======== Document text
We hung out the next day, he called a couple weeks after that, and in early December, David and I were in Hohenwald, TN, rehearsing, along with fiddler/mandolin player Tommy Burroughs. So let me tell you about Bernie. Here’s a man who, when he learned I preferred songs with no chord changes (like “Tomorrow Never Knows” or “Within You Without You”), had one written by the next time I came to Nashville. And what a song:
Indian Summer Morning (it’s all goin’ on)
A dewdrop on a blade of grass
Twistin’ slowly on the breeze
Winkin’ rainbow morse code messages
Confidentially (up) at me
Indian summer morning
Fall colors comin’ on
Late blooming flowers bravely rise
Seize their moment in the sun
It’s all goin’ on
It’s all goin’ on
Silence isn’t silent
It’s filled with subtle sounds
The crickets’ 2-stroke engines
(River) white-noise all around
The birds are busy chattin’ up
Their chicks about leavin’ town
For the Mexican Riviera
They say we should come on down
It’s all goin’ on
It’s all goin’ on
And back in town the kids hang out
In a parking lot in a swarm
Bookin’ their rites of passage
Gotta make hay while it’s warm
Testin’ their wings and other things
What with winter comin’ on
By spring she’ll be showin’
(Then) showin’ off off-spring
Nature’s wheel has turned
Mouth to mouth, skin on skin
Heart to heart, hand in hand
In this moment, in this now
In this life, show me how
Give up worry, give up scare
Give up lonely, this is where
Mouth to mouth, skin on skin
Heart to heart, come on in
It’s all goin’ on
It’s all goin’ on
I mean, holy crap. I played this one as invisibly as possible — Bernie played it in an open tuning, moving his hand up and down the fingerboard, and I just tracked his fingers an octave down, brushing the index finger on my right hand back and forth on my detuned lowest string.
I learned a great deal in my brief time with him. I spent most of the time in his truck; we drove together, and the rest of the guys drove in a van. We talked about many things, but primarily spiritual matters. I would say Bernie’s a spiritual person, but to my way of thinking, we all are, and it’s just a matter of us finding our way towards each other.
================
Tasks for this exercise:
(A) In the passage about Bernie, which town were David and the writer rehearsing in during early December?
(B) Copy word for word the portion of the passage about Bernie starting at "I learned a" and ending at "towards each other.".
======== Supplied data
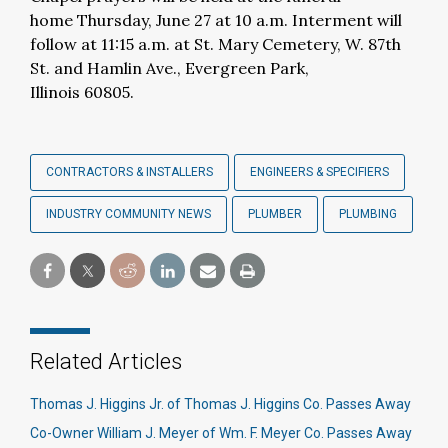
home Thursday, June 27 at 10 a.m. Interment will
follow at 11:15 a.m. at St. Mary Cemetery, W. 87th
St. and Hamlin Ave., Evergreen Park,
Illinois 60805.
CONTRACTORS & INSTALLERS
ENGINEERS & SPECIFIERS
INDUSTRY COMMUNITY NEWS
PLUMBER
PLUMBING
Related Articles
Thomas J. Higgins Jr. of Thomas J. Higgins Co. Passes Away
Co-Owner William J. Meyer of Wm. F. Meyer Co. Passes Away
================
Answers per task:
(A) Hohenwald, TN

(B)
I learned a great deal in my brief time with him. I spent most of the time in his truck; we drove together, and the rest of the guys drove in a van. We talked about many things, but primarily spiritual matters. I would say Bernie’s a spiritual person, but to my way of thinking, we all are, and it’s just a matter of us finding our way towards each other.